Google wants us to add an author and a publisher, as well as a dateModified entry. The mainEntityOfPage property is a bit trickier. If you have a page with multiple types of data on it, you use that property to tell the search engine which one is the main one.

So, for instance, if we had multiple articles on the same page, we could use that entry to tell that they are all on a generic WebPage type, which might have its own properties (e.g. a permalink ID).

If there are particular properties in a type that you think would help the search engines that aren’t required, feel free to add them if you have the data for them. But if you’re just getting started with structured data then stick with the required things.

Is There A Catch?

There are certainly obstacles. There are obstacles to adding structured data. Not all CMSes have easy support for adding structured data. The required and recommended properties might change over time so audits will be necessary (though they can be folded into an SEO audit). And there is a risk that malformed structured data could get some pages delisted.

There is another danger that we’ll be writing about in a future piece. If your content is extremely good, you might notice that you’re getting a lot of impressions but a lower CTR. Here’s what happens. Google loves your content and throws it up to the top. Let’s say it’s an FAQ. You explain something so clearly that the searchers get everything they need through Google’s features. You get the impression because they looked at your data, but they never click through to your site.

There are ways around this, but there are currently no best practices. One way might be to add in links with further information about a topic on your site. This could be an early form of Structured Data Optimization, though you’d have to be careful not to let Google think you’re redirecting them to something that isn’t relevant.

There’s a cross-purposes game here. The more that Google can keep people on a SERP by showing great answers in a useful way, the longer users will look at PPC ads. However, unless you’re leaning into more complicated types like FAQs and how-to’s, this isn’t a concern.

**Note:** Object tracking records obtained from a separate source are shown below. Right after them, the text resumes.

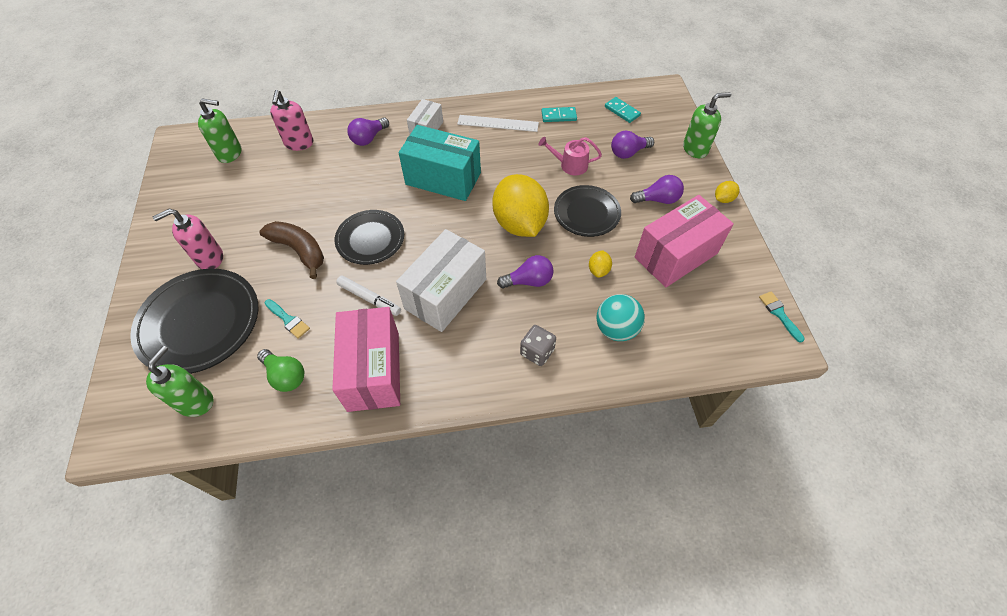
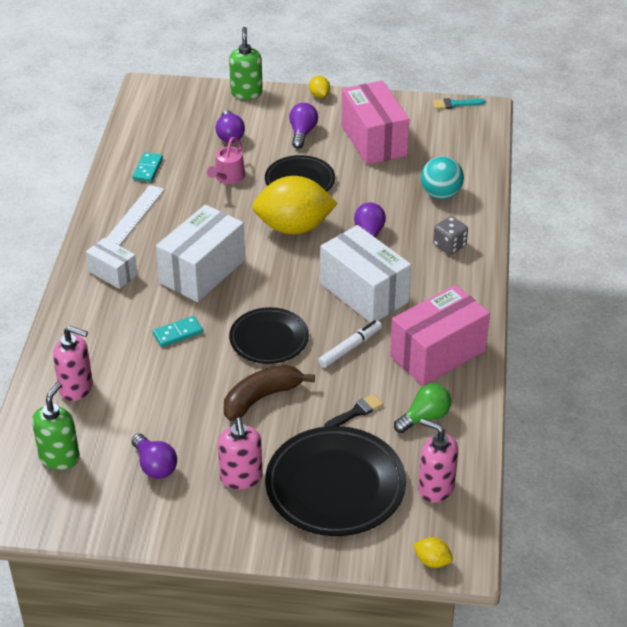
camera: 75 degrees left, 15 degrees down
(195, 402) = (435, 488): green soap dispenser -> pink soap dispenser
(288, 320) = (356, 412): turquoise brush -> black brush
(369, 138) = (102, 324): purple light bulb -> purple light bulb (155, 466)
(373, 371) = (438, 354): pink box -> pink box turned 45 degrees counterclockwise
(443, 179) = (203, 271): turquoise box -> white box
(598, 270) = (373, 189): yellow lemon -> yellow lemon (432, 561)
(622, 111) = (165, 124): turquoise domino -> turquoise domino (178, 333)

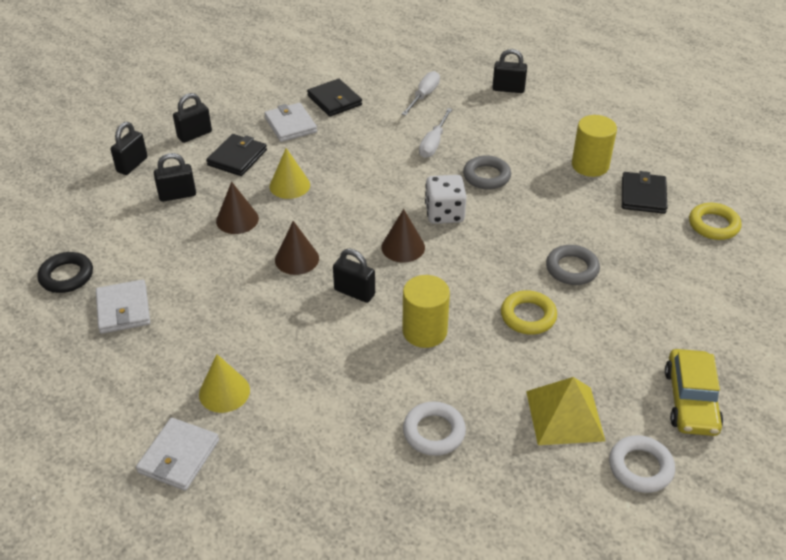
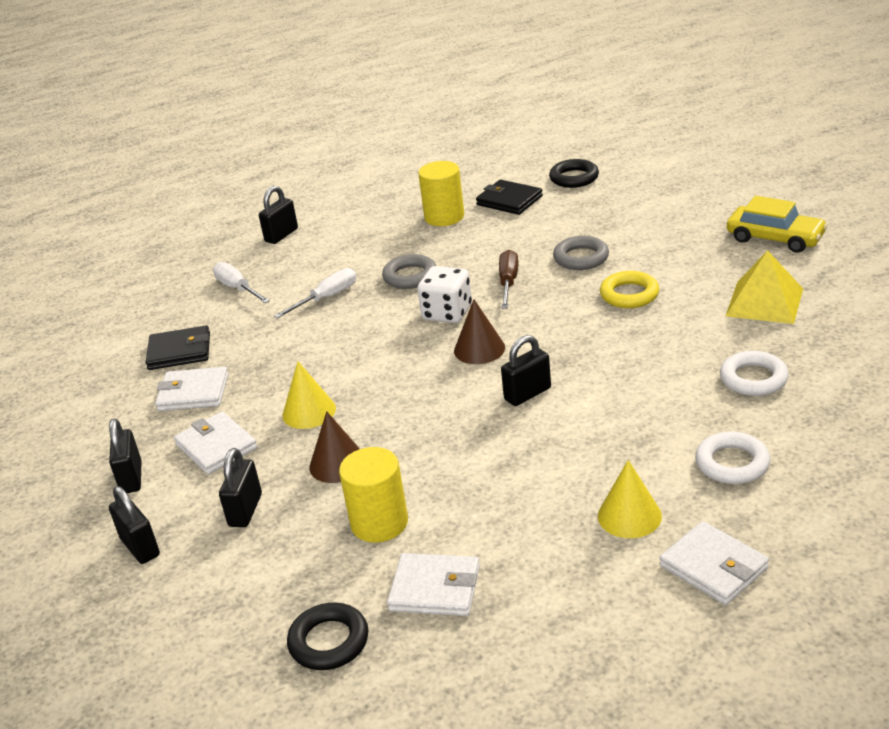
camera: 60 degrees left, 10 degrees down
(237, 158) = (216, 446): black wallet -> white wallet
(297, 259) = (444, 426): brown cone -> none
(424, 331) = (614, 358): yellow cylinder -> yellow cylinder (379, 523)
(433, 143) = (326, 298): white screwdriver -> white screwdriver turned 90 degrees counterclockwise
(507, 235) = (508, 282): none -> brown screwdriver
(640, 467) = (839, 278): white ring -> white ring (732, 463)
(713, 225) = (574, 178): yellow ring -> black ring

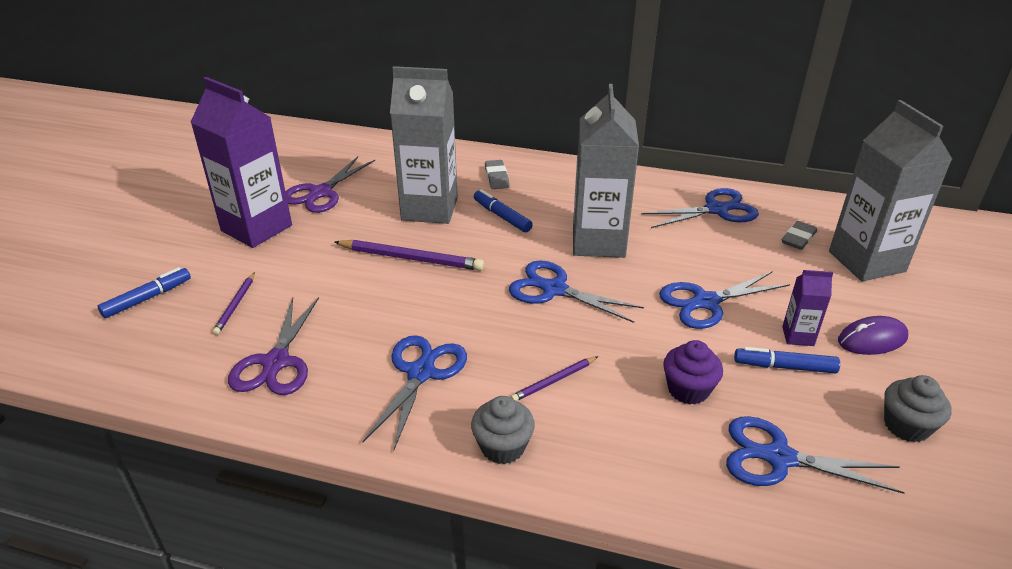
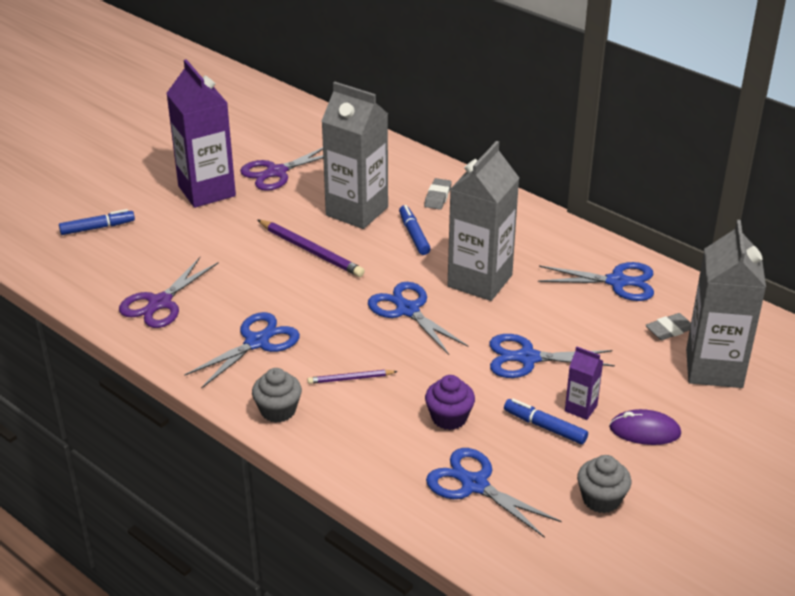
camera: 25 degrees right, 0 degrees up
(235, 305) = (156, 251): purple pencil -> none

Structured data will revolutionize how search engines categorize the content of the web. Rather than making guesses based just on keywords and popularity, site owners will be able to give engines more accurate information about what’s on a page. This lets search engines develop new features that will help searchers find what they’re looking for faster than ever before and with higher quality. 

If you haven’t added structured data to your toolkit yet, this is the time to get in on the ground floor. Look over Google’s guidelines on it and give it a try on your site.